Saved data entries –

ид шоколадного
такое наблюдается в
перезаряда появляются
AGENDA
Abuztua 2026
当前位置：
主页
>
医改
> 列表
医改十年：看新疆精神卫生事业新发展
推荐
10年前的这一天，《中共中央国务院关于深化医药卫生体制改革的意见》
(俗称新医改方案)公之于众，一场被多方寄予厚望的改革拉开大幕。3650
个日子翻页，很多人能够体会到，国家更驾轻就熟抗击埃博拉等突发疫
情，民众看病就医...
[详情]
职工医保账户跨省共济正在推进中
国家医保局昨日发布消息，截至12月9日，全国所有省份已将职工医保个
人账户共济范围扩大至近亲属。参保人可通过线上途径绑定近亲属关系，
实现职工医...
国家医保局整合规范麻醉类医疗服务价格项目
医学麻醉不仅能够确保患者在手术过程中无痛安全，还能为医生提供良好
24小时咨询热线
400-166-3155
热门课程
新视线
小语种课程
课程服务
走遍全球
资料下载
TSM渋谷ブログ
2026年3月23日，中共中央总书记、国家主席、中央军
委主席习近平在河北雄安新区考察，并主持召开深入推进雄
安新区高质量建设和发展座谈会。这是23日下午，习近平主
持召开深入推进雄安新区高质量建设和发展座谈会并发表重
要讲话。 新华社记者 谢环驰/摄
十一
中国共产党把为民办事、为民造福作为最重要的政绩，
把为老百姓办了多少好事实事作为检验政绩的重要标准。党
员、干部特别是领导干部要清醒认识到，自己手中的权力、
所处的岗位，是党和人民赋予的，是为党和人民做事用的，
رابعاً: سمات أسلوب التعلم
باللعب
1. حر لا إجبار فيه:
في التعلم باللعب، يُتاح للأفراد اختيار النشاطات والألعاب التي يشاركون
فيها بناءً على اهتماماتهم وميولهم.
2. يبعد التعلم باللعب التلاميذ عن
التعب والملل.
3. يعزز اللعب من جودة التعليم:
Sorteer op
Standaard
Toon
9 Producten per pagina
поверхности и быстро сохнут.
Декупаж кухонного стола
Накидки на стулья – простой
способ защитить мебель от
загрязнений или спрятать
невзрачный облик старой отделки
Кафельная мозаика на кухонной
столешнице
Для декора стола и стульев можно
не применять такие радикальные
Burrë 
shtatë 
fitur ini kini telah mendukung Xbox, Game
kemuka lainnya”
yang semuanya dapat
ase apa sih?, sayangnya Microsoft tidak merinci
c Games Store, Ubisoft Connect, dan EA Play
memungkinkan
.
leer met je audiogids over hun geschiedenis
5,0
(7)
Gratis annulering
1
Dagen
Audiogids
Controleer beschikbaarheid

ASSIGNMENT – After locating the line containing "国家医保局整合规范麻醉类医疗服务价格项目", write out that line and all remaining lines of the records exactly, with nothing added.

RESPONSE –
国家医保局整合规范麻醉类医疗服务价格项目
医学麻醉不仅能够确保患者在手术过程中无痛安全，还能为医生提供良好
24小时咨询热线
400-166-3155
热门课程
新视线
小语种课程
课程服务
走遍全球
资料下载
TSM渋谷ブログ
2026年3月23日，中共中央总书记、国家主席、中央军
委主席习近平在河北雄安新区考察，并主持召开深入推进雄
安新区高质量建设和发展座谈会。这是23日下午，习近平主
持召开深入推进雄安新区高质量建设和发展座谈会并发表重
要讲话。 新华社记者 谢环驰/摄
十一
中国共产党把为民办事、为民造福作为最重要的政绩，
把为老百姓办了多少好事实事作为检验政绩的重要标准。党
员、干部特别是领导干部要清醒认识到，自己手中的权力、
所处的岗位，是党和人民赋予的，是为党和人民做事用的，
رابعاً: سمات أسلوب التعلم
باللعب
1. حر لا إجبار فيه:
في التعلم باللعب، يُتاح للأفراد اختيار النشاطات والألعاب التي يشاركون
فيها بناءً على اهتماماتهم وميولهم.
2. يبعد التعلم باللعب التلاميذ عن
التعب والملل.
3. يعزز اللعب من جودة التعليم:
Sorteer op
Standaard
Toon
9 Producten per pagina
поверхности и быстро сохнут.
Декупаж кухонного стола
Накидки на стулья – простой
способ защитить мебель от
загрязнений или спрятать
невзрачный облик старой отделки
Кафельная мозаика на кухонной
столешнице
Для декора стола и стульев можно
не применять такие радикальные
Burrë 
shtatë 
fitur ini kini telah mendukung Xbox, Game
kemuka lainnya”
yang semuanya dapat
ase apa sih?, sayangnya Microsoft tidak merinci
c Games Store, Ubisoft Connect, dan EA Play
memungkinkan
.
leer met je audiogids over hun geschiedenis
5,0
(7)
Gratis annulering
1
Dagen
Audiogids
Controleer beschikbaarheid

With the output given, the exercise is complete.